Try it: Search the material and gather each line with "constraints" in it.

START Records for this exercise

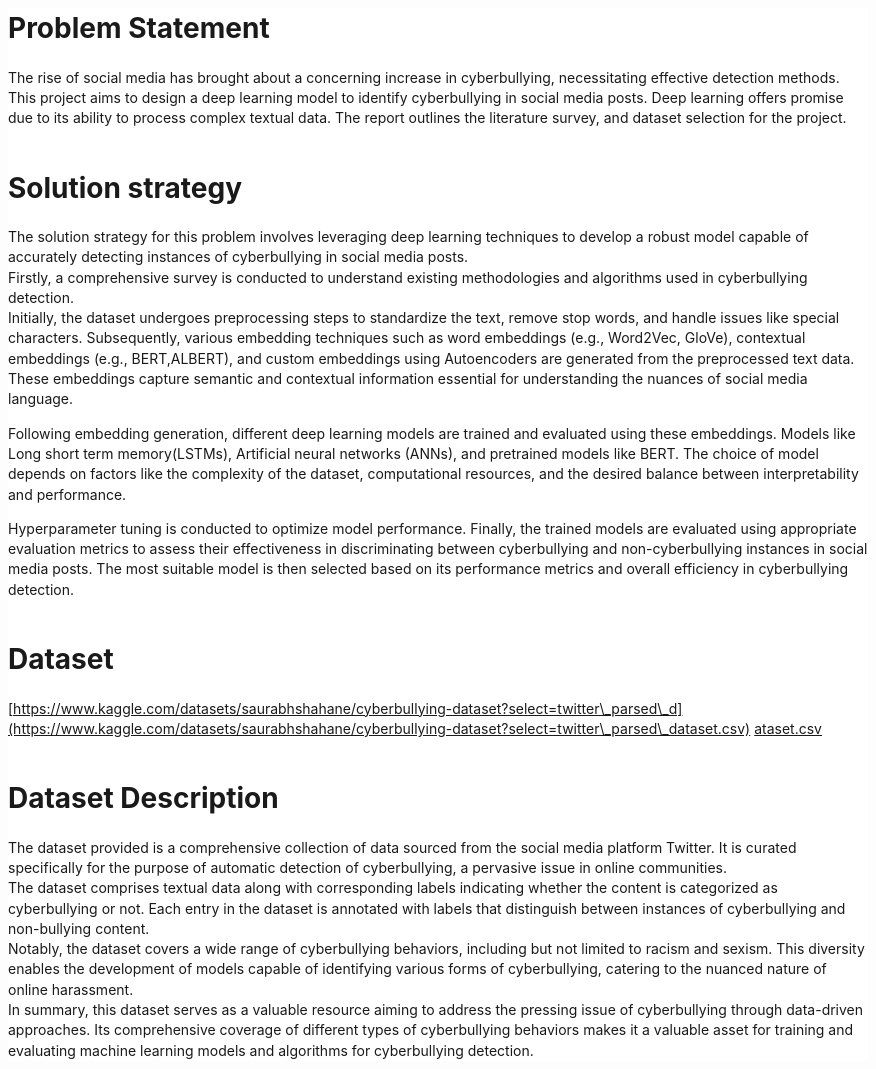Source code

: 

# **Problem Statement**

The rise of social media has brought about a concerning increase in cyberbullying, necessitating effective detection methods. This project aims to design a deep learning model to identify cyberbullying in social media posts. Deep learning offers promise due to its ability to process complex textual data. The report outlines the literature survey, and dataset selection for the project.

# **Solution strategy**

The solution strategy for this problem involves leveraging deep learning techniques to develop a robust model capable of accurately detecting instances of cyberbullying in social media posts.  
Firstly, a comprehensive survey is conducted to understand existing methodologies and algorithms used in cyberbullying detection.  
Initially, the dataset undergoes preprocessing steps to standardize the text, remove stop words, and handle issues like special characters. Subsequently, various embedding techniques such as word embeddings (e.g., Word2Vec, GloVe), contextual embeddings (e.g., BERT,ALBERT), and custom embeddings using Autoencoders are generated from the preprocessed text data. These embeddings capture semantic and contextual information essential for understanding the nuances of social media language.

Following embedding generation, different deep learning models are trained and evaluated using these embeddings. Models like Long short term memory(LSTMs), Artificial neural networks (ANNs), and pretrained models like BERT. The choice of model depends on factors like the complexity of the dataset, computational resources, and the desired balance between interpretability and performance.

Hyperparameter tuning is conducted to optimize model performance. Finally, the trained models are evaluated using appropriate evaluation metrics to assess their effectiveness in discriminating between cyberbullying and non-cyberbullying instances in social media posts. The most suitable model is then selected based on its performance metrics and overall efficiency in cyberbullying detection.

# **Dataset**

[https://www.kaggle.com/datasets/saurabhshahane/cyberbullying-dataset?select=twitter\_parsed\_d](https://www.kaggle.com/datasets/saurabhshahane/cyberbullying-dataset?select=twitter\_parsed\_dataset.csv) [ataset.csv](https://www.kaggle.com/datasets/saurabhshahane/cyberbullying-dataset?select=twitter\_parsed\_dataset.csv)

# **Dataset Description**

The dataset provided is a comprehensive collection of data sourced from the social media platform Twitter. It is curated specifically for the purpose of automatic detection of cyberbullying, a pervasive issue in online communities.  
The dataset comprises textual data along with corresponding labels indicating whether the content is categorized as cyberbullying or not. Each entry in the dataset is annotated with labels that distinguish between instances of cyberbullying and non-bullying content.  
Notably, the dataset covers a wide range of cyberbullying behaviors, including but not limited to racism and sexism. This diversity enables the development of models capable of identifying various forms of cyberbullying, catering to the nuanced nature of online harassment.  
In summary, this dataset serves as a valuable resource aiming to address the pressing issue of cyberbullying through data-driven approaches. Its comprehensive coverage of different types of cyberbullying behaviors makes it a valuable asset for training and evaluating machine learning models and algorithms for cyberbullying detection.
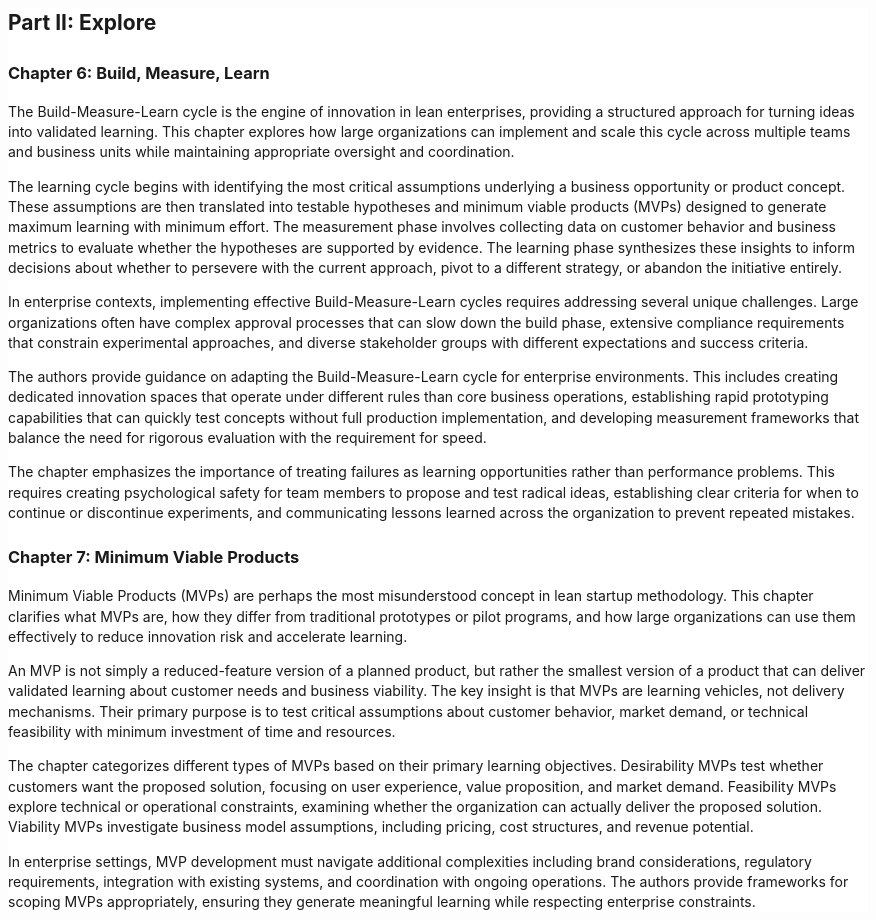 ## Part II: Explore

### Chapter 6: Build, Measure, Learn

The Build-Measure-Learn cycle is the engine of innovation in lean enterprises, providing a structured approach for turning ideas into validated learning. This chapter explores how large organizations can implement and scale this cycle across multiple teams and business units while maintaining appropriate oversight and coordination.

The learning cycle begins with identifying the most critical assumptions underlying a business opportunity or product concept. These assumptions are then translated into testable hypotheses and minimum viable products (MVPs) designed to generate maximum learning with minimum effort. The measurement phase involves collecting data on customer behavior and business metrics to evaluate whether the hypotheses are supported by evidence. The learning phase synthesizes these insights to inform decisions about whether to persevere with the current approach, pivot to a different strategy, or abandon the initiative entirely.

In enterprise contexts, implementing effective Build-Measure-Learn cycles requires addressing several unique challenges. Large organizations often have complex approval processes that can slow down the build phase, extensive compliance requirements that constrain experimental approaches, and diverse stakeholder groups with different expectations and success criteria.

The authors provide guidance on adapting the Build-Measure-Learn cycle for enterprise environments. This includes creating dedicated innovation spaces that operate under different rules than core business operations, establishing rapid prototyping capabilities that can quickly test concepts without full production implementation, and developing measurement frameworks that balance the need for rigorous evaluation with the requirement for speed.

The chapter emphasizes the importance of treating failures as learning opportunities rather than performance problems. This requires creating psychological safety for team members to propose and test radical ideas, establishing clear criteria for when to continue or discontinue experiments, and communicating lessons learned across the organization to prevent repeated mistakes.

### Chapter 7: Minimum Viable Products

Minimum Viable Products (MVPs) are perhaps the most misunderstood concept in lean startup methodology. This chapter clarifies what MVPs are, how they differ from traditional prototypes or pilot programs, and how large organizations can use them effectively to reduce innovation risk and accelerate learning.

An MVP is not simply a reduced-feature version of a planned product, but rather the smallest version of a product that can deliver validated learning about customer needs and business viability. The key insight is that MVPs are learning vehicles, not delivery mechanisms. Their primary purpose is to test critical assumptions about customer behavior, market demand, or technical feasibility with minimum investment of time and resources.

The chapter categorizes different types of MVPs based on their primary learning objectives. Desirability MVPs test whether customers want the proposed solution, focusing on user experience, value proposition, and market demand. Feasibility MVPs explore technical or operational constraints, examining whether the organization can actually deliver the proposed solution. Viability MVPs investigate business model assumptions, including pricing, cost structures, and revenue potential.

In enterprise settings, MVP development must navigate additional complexities including brand considerations, regulatory requirements, integration with existing systems, and coordination with ongoing operations. The authors provide frameworks for scoping MVPs appropriately, ensuring they generate meaningful learning while respecting enterprise constraints.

END Records for this exercise

Solution to this task:
The chapter categorizes different types of MVPs based on their primary learning objectives. Desirability MVPs test whether customers want the proposed solution, focusing on user experience, value proposition, and market demand. Feasibility MVPs explore technical or operational constraints, examining whether the organization can actually deliver the proposed solution. Viability MVPs investigate business model assumptions, including pricing, cost structures, and revenue potential.
In enterprise settings, MVP development must navigate additional complexities including brand considerations, regulatory requirements, integration with existing systems, and coordination with ongoing operations. The authors provide frameworks for scoping MVPs appropriately, ensuring they generate meaningful learning while respecting enterprise constraints.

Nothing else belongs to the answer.